Yesterday I backed into what I hope will be a big turning point for me. A co-worker delivered a response to my question that made plain her disdain for my lack of productivity on one of the primary tasks for which I was hired. This sent me into a downward spiral of shame, not because I'd been unaware of my underperformance, but because no one else in the office had made an issue of it, so I'd allowed myself to keep shelving it, too. I've been letting myself hide in the type of work that I'm comfortable with, for which I wasn't hired, instead of doing the work that appealed to me about the job in the first place. Mostly, I think, I've been doing this because I'm inexperienced, feel overwhelmed and don't have a mentor on that front to guide me. But her comment made clear that she's been keeping tabs on me, and that she's not impressed. In an office of six people, one person's opinion matters a lot, but more important than hers is mine: I'm not impressed, either.
I think I've been lazy, in handling various matters in my life, for a long time. I've required a deadline or a necessity for action; I haven't been pro-active on many fronts; I've hemmed and hawed, and then I've lamented my lukewarm bath. My co-worker's point is a simple one: I have no one to blame but myself for the underwhelming situations in which I find myself. I'm smart, capable and privileged: it's on me to make things happen. I just have to decide that I want them to happen.

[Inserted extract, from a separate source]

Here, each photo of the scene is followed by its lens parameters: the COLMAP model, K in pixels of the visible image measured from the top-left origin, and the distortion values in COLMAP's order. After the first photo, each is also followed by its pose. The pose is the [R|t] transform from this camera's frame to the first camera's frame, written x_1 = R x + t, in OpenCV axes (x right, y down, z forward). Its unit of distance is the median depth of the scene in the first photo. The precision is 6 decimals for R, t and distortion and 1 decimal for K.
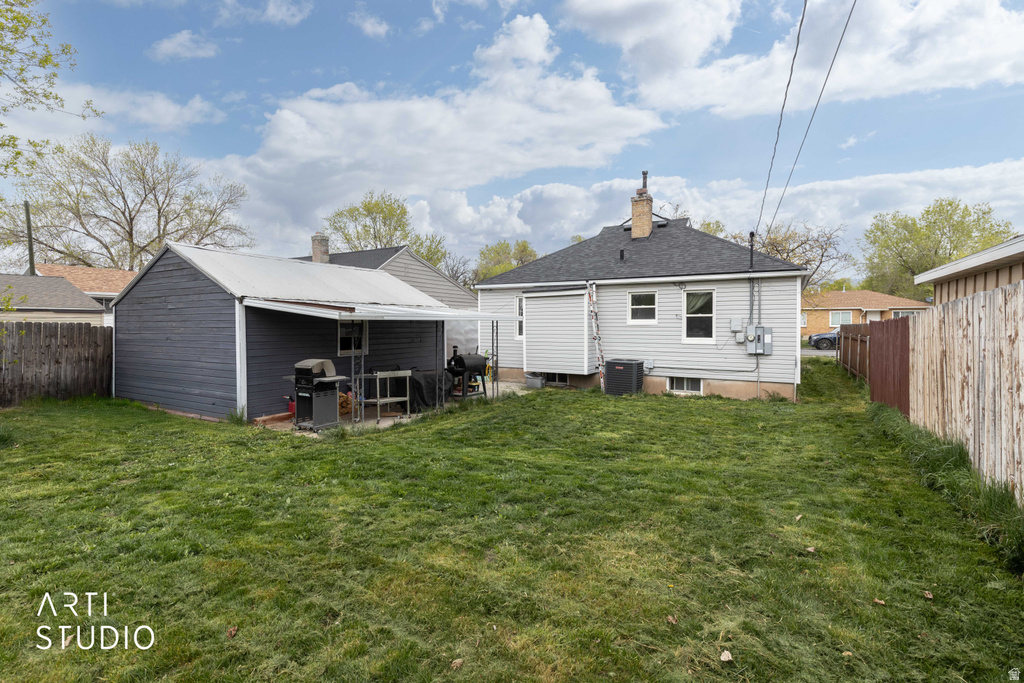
lens RADIAL K [[476.9, 0, 512.3], [0, 476.9, 333.2], [0, 0, 1]] dist [0.002634, 0.000221]
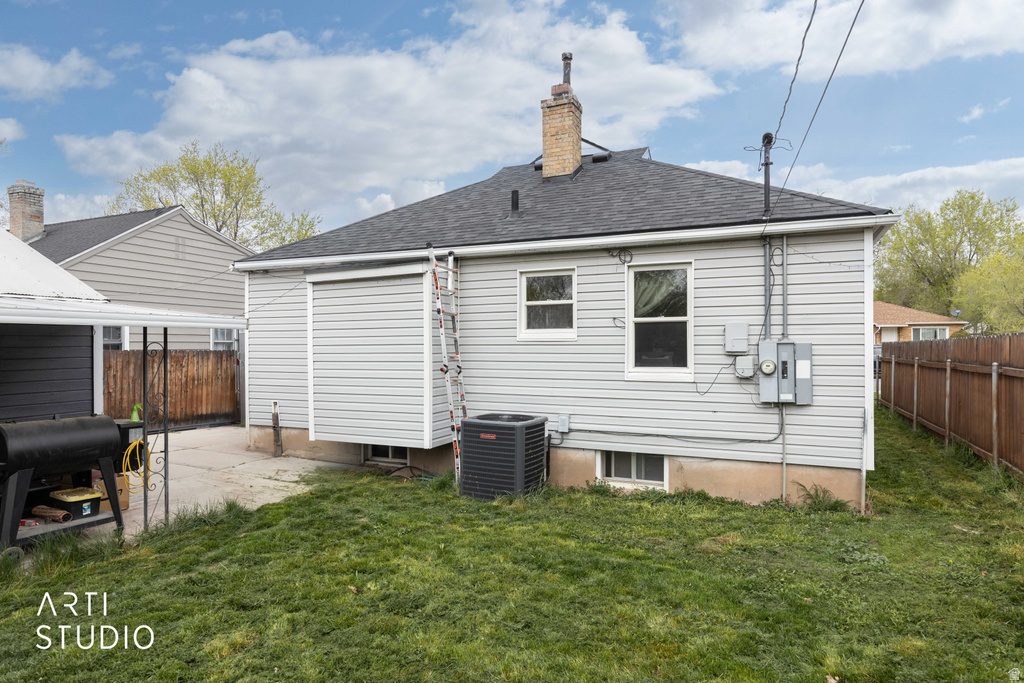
lens RADIAL K [[617.4, 0, 538.3], [0, 617.4, 347.8], [0, 0, 1]] dist [-0.002986, -0.000303]
pose [[0.989376, -0.002190, 0.145364, 0.178207], [0.004472, 0.999872, -0.015371, -0.000793], [-0.145312, 0.015858, 0.989259, 0.402729]]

Spurred by this culpability, I quickly wrote to a variety of people I know who can help me make something happen at work. Two wrote back immediately to set up meetings. I don't know why I hadn't written to them before--maybe because the range of obstacles seemed larger and more dense. Narrowing it down to one obstacle, myself alone, made it manageable.
But that small validation didn't do much to assuage my feeling small, lazy and worthless. Even an extracurricular project work session, in which I think I made a positive contribution, didn't do it. I spent three hours walking around SoHo and the Lower East Side in increasingly uncomfortable Chuck Taylors feeling alone and like I didn't want or deserve companionship because I am a slothful, non-committal leach. It was as low a feeling as I've felt in over a year. But it also felt comfortable, familiar, and even reassuring: I've spent more time feeling that way as an adult than not, and this relapse was kind of a homecoming. That's self-indulgent and masochistic, I realize, but I wonder if that's just who I am, and a place to build from. After all that wandering, I finally sat down for the midnight screening of Synecdoche, New York, which issued both a warning and a validation on this front: sure, the Phillip Seymour Hoffman character is overwhelmed by insecurities, but look! Charlie Kaufman, who must have a lot of these insecurities, too, made this weird and ambitious movie! So there can be productivity to come out of self-loathing, too.
I've spent the day in bed, hiding from foul weather inside and out, not sure what my next move is. I feel like now is as good a time as any to start a new chapter in my life, but I'm still not sure how to do that in a way that will last and will feel authentic. I'm not hopeless; I've been here before. I just want to find a new way out that doesn't lead me back.